Voltando ao ciclo, a terceira proposta é “A Mulher Que Eu Abandonei”, de Kirio Urayama, baseado no romance homónimo de Shûsaku Endô – o mesmo autor de “O Silêncio”, livro sobre a presença dos padres jesuítas portugueses durante o período Togugawa (1603-1867).
“A Mulher que eu Abandonei” joga com a crise existencial do carrancudo Tsutomu Yoshioka, um assalariado numa fábrica de automóveis preso entre as potencialidades de um casamento arranjado com Mariko, sobrinha do seu patrão, e a veracidade de uma relação anterior com Mitsu, antiga paixão de juventude que ele abandonara, a conselho de um amigo, por não ser sofisticada o suficiente. Segundo o autor no posfácio do seu romance, a personagem de Mitsu personifica o Cristo “que todos nós deixamos todos os dias” mas neste adaptação Mitsu personifica também a saudade da revolução política que não regressará.

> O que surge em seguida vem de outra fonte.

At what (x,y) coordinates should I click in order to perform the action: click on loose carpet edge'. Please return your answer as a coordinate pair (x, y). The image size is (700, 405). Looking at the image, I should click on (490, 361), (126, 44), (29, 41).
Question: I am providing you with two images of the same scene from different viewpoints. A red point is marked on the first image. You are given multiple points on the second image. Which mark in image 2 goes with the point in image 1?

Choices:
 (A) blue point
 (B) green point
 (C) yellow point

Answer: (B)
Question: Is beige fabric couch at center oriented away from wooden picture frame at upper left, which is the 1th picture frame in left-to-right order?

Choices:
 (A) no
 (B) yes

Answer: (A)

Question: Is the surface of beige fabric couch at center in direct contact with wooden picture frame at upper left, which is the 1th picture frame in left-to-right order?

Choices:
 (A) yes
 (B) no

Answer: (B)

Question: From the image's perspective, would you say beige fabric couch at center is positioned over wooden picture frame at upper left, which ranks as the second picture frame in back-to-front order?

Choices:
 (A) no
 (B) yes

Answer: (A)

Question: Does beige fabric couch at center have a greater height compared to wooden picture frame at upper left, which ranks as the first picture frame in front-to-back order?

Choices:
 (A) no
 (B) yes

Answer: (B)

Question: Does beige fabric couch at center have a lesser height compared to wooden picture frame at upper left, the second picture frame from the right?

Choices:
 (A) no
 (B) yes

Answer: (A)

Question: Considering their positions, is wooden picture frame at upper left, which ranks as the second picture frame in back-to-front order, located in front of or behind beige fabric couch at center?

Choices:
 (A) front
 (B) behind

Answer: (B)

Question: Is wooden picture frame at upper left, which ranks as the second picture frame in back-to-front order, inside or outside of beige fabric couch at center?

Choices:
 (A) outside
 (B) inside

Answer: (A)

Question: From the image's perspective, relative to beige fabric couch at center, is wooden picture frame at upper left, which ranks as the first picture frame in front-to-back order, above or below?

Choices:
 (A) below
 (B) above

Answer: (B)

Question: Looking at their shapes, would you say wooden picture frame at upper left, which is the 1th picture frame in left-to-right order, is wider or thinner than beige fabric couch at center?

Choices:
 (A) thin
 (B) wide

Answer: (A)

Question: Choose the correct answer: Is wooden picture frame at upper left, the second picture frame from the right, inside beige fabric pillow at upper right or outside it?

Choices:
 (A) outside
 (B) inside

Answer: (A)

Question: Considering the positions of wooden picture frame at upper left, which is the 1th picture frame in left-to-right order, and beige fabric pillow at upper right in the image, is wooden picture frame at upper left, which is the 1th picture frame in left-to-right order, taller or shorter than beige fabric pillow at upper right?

As duas primeiras propostas do ciclo estrearam em 1962 e “A Mulher Que Eu Abandonei” em 1969, uma diferença de sete anos que nos permite observar à distância as transformações na sociedade e nas relações de trabalho que ocorreram no Japão, numa época de reconfiguração da identidade japonesa.
Durante o período pós-guerra, o rápido desenvolvimento económico do Japão ficou conhecido por “milagre japonês”, e essa faceta de nação resiliente permitiu que fosse internacionalmente reconhecido como um país desenvolvido e industrializado, porém fez-se à custa da felicidade pessoal de muitos, assente numa dinâmica social muitas vezes hipócrita. Talvez por isso Kirio Urayama proponha, no filme, uma hipotética Terceira Guerra Mundial, numa sequência onírica a cores que contrasta com o resto do filme a preto e branco.
Retrato de um certo desencantamento, “A Mulher que eu Abandonei” é um dos filmes essenciais da Nova Vaga japonesa mas, infelizmente, nunca foi distribuído comercialmente e por isso merece agora a nossa melhor atenção.
O Ciclo dos Mestres Japoneses Desconhecidos II chega às salas portuguesas com o objectivo de demonstrar que existe mais na cinematografia japonesa clássica do que aquilo que já vimos ou revimos. Posso arriscar-me a dizer que enquanto os mestres japoneses desconhecidos estiverem em exibição, dificilmente encontrarão cinema tão bom na sala ao lado. O nome do ciclo diz tudo, por isso façam um favor a vocês mesmos e partam para a descoberta destes mestres desconhecidos.
“Mestres Japoneses Desconhecidos II” estará em exibição em Lisboa, no Cinema City Alvalade, de 3 a 9 de Novembro, no Porto, no Teatro Municipal do Porto – Rivoli, a 10 de Novembro, em Braga, no LUCKY STAR – Cineclube de Braga, nos dias 8, 22, 29 de Novembro (com o 1º ciclo nos dias 1 e 15 do mesmo mês) e em Coimbra, na Casa do Cinema de Coimbra, em Dezembro.